Desde que vivo en el extranjero, tengo la mala costumbre de aprovechar mis vacaciones en España para darle un repaso a la programación televisiva, que es una forma como otra cualquiera de destapar el puchero y ver lo que se cuece por estas fondas: cómo dan las noticias las múltiples cadenas, o en qué nueva aventura balbucean los Serrano, o qué hizo quién la última semana, o cómo se pelean, sin importar la edad, los matrimonios, o qué opina el sobrino tonto de Buenafuente, o en qué hito de la Historia, y en qué canción protesta, andará yuxtapuesto algún Alcántara.
Me llama la atención ese concurso, Identity, en que a partir de un dato, un gesto y una imagen tienen los concursantes que descubrir a una mujer o a un hombre. Corrió una maratón, o fue modelo en Zambia, o colecciona pares de zapatos, o llegó hasta Pekín en bicicleta, o ha donado un riñón… Lo intento desde casa y no doy una. De este curioso, original programa, dos cosas me sorprenden: el índice de acierto en la averiguación de identidades, y lo varia, creativa, tenaz e imprevisible que puede, quiere y sabe ser la gente.

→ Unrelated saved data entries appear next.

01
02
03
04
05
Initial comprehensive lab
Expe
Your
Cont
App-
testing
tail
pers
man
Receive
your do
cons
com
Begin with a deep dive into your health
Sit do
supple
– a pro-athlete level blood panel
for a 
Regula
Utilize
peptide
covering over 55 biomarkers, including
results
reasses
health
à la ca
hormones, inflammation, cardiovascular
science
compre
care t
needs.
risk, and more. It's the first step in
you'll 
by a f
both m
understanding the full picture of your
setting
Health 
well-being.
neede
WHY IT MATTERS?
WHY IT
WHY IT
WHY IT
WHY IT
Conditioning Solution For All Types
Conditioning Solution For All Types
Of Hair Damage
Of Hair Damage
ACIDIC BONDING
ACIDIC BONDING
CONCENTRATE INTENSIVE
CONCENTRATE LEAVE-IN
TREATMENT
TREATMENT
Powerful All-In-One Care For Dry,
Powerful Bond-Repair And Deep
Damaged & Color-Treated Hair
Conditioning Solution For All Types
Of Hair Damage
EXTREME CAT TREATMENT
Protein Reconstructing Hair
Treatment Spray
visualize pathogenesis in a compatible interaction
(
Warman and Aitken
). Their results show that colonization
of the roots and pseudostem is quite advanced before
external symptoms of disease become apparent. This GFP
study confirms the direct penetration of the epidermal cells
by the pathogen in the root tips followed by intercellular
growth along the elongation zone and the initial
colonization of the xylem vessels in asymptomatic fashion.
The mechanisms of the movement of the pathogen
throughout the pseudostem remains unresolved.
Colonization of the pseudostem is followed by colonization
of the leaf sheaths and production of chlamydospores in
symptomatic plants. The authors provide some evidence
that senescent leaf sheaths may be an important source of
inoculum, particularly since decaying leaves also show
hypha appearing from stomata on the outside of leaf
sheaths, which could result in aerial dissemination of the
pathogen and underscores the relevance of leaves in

Les confieso que yo, quizás intoxicada por ese juego sucio en que se ha convertido nuestra descarrilada democracia, ya sólo reconozco a los políticos. Antes de que cualquiera abra la boca, ya sólo con mirarle el rizo o la gomina, el traje, la pupila, la sonrisa o la barba, ya sé qué va a decirme. Sé si llega con ira y con agravios, o con benevolencia de cacique o valido, o si viene de espaldas, de perfil o de frente. A veces me pregunto si no son, en el fondo, intercambiables. Y si fuera de todo lo que dicen, prometen, interpretan, exhiben o recaudan, tienen identidad. O tan siquiera “identity”.